[WORK INSTRUCTIONS]: Copy the items below word for word, beginning at the line that contains "In 2020, how" and continuing through the end of the items. Leave out the pictures.

(Data visualization images)
═══
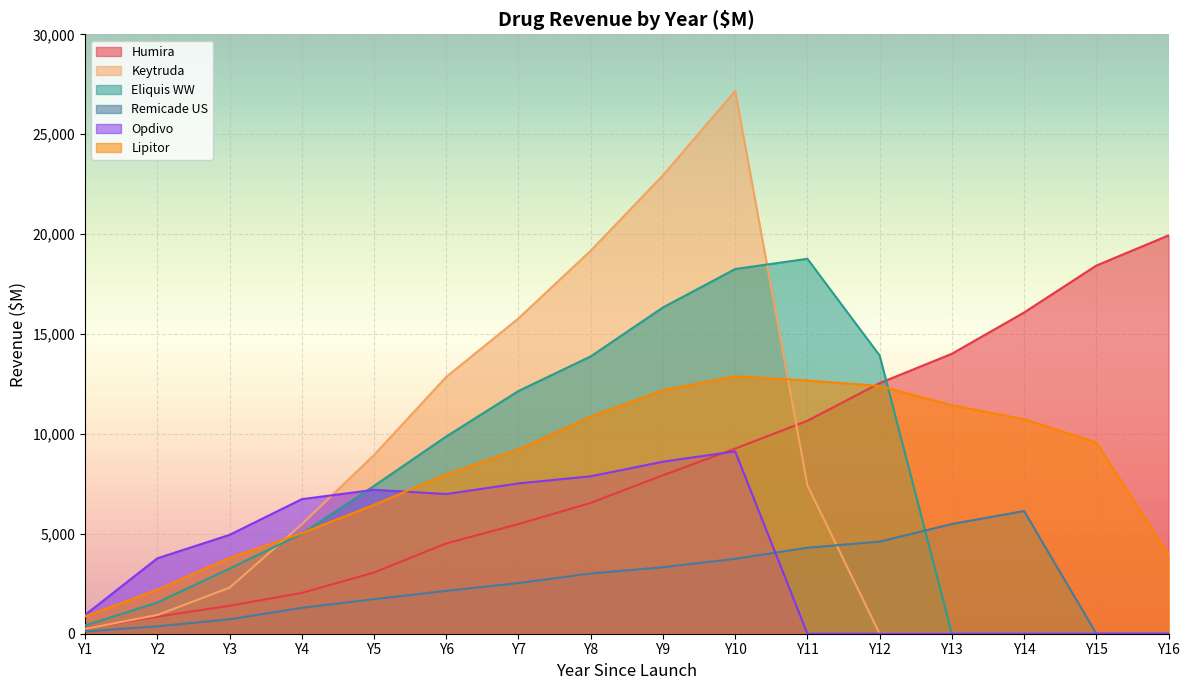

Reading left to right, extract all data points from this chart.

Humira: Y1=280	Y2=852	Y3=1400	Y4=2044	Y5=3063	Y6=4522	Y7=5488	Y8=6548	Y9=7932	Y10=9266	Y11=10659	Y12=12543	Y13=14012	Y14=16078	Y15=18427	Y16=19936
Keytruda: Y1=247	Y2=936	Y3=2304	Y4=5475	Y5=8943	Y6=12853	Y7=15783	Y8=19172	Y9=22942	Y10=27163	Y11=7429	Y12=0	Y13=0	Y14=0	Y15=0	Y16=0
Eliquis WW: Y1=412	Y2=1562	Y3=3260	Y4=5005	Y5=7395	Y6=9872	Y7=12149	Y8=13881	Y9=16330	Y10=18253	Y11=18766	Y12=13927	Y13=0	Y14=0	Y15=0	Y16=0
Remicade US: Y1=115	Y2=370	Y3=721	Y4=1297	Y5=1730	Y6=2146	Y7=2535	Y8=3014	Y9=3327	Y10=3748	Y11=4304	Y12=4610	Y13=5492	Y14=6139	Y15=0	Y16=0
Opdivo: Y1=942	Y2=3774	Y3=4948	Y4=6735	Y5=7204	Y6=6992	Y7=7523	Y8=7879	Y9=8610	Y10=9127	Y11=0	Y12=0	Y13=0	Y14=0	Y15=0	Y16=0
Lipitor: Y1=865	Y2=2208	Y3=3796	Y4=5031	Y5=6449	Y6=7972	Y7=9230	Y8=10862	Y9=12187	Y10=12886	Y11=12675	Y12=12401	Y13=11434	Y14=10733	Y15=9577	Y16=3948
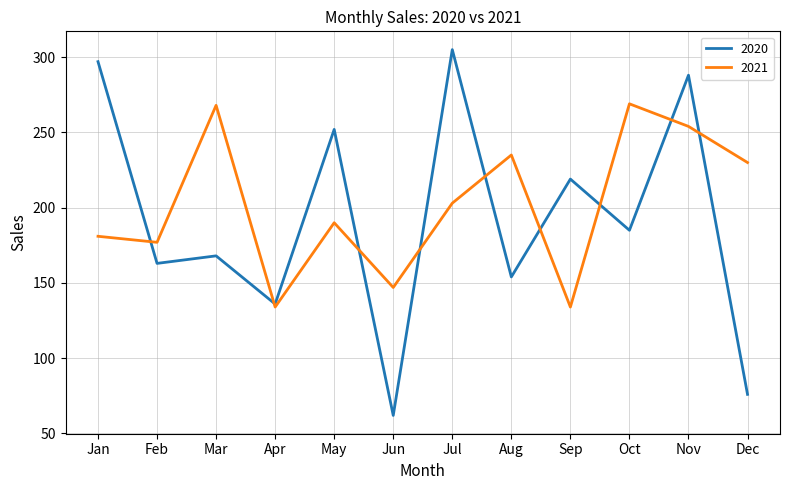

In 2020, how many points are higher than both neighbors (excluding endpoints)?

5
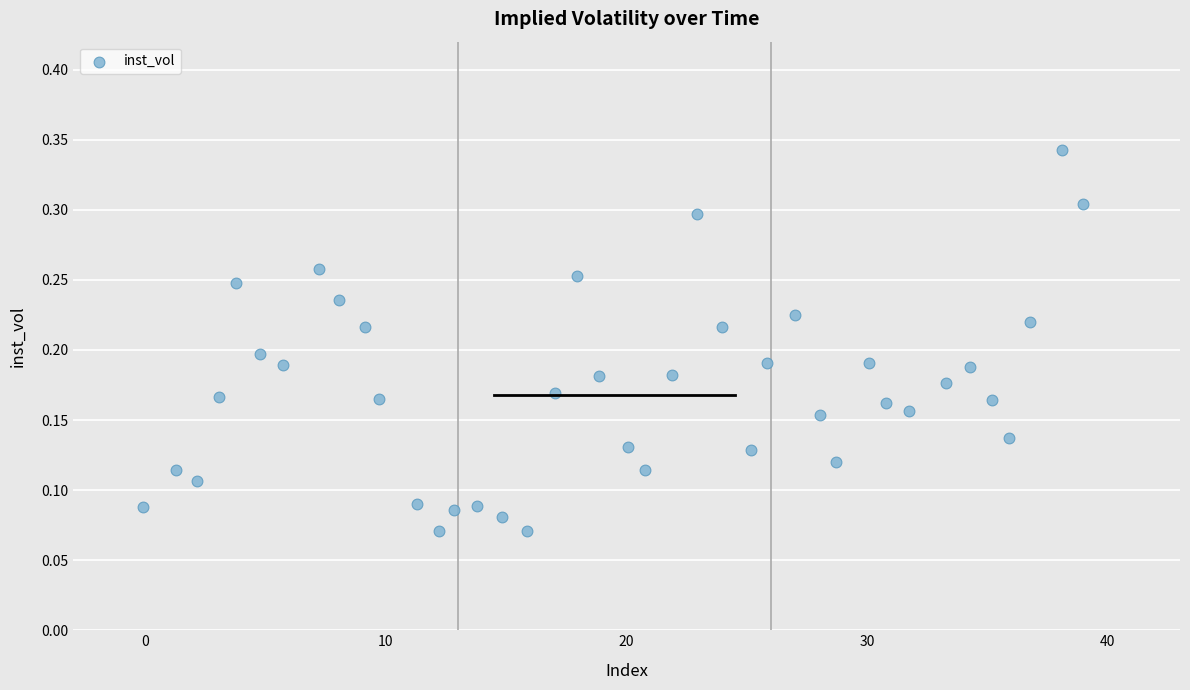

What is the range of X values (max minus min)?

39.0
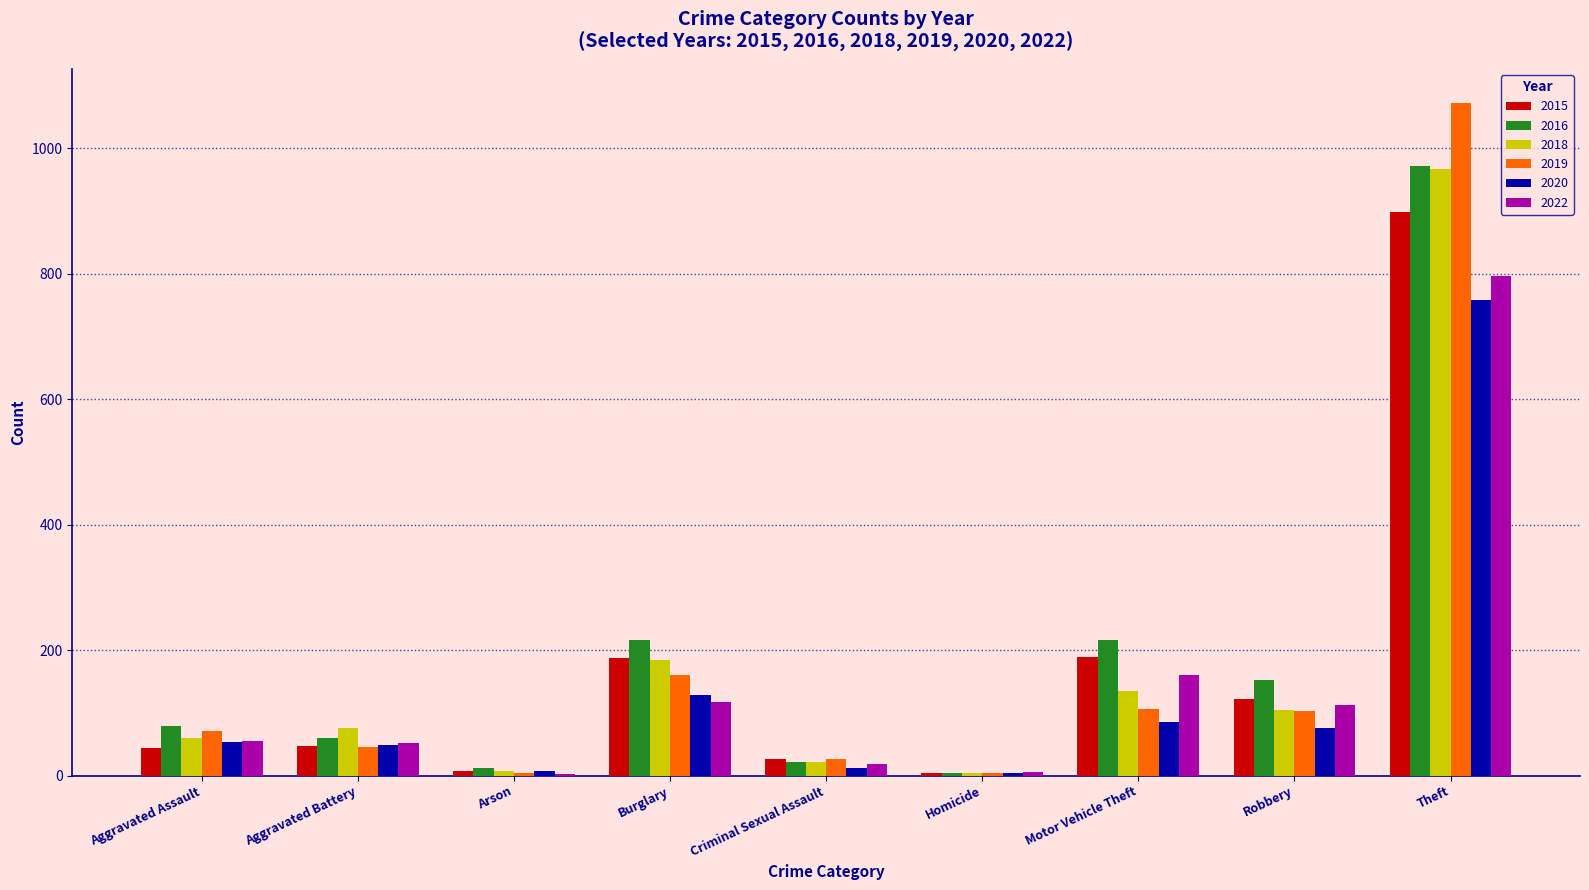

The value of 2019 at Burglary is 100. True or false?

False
═══
[RESPONSE TO THIS EXERCISE]:
In 2020, how many points are higher than both neighbors (excluding endpoints)?

5

What is the range of X values (max minus min)?

39.0

The value of 2019 at Burglary is 100. True or false?

False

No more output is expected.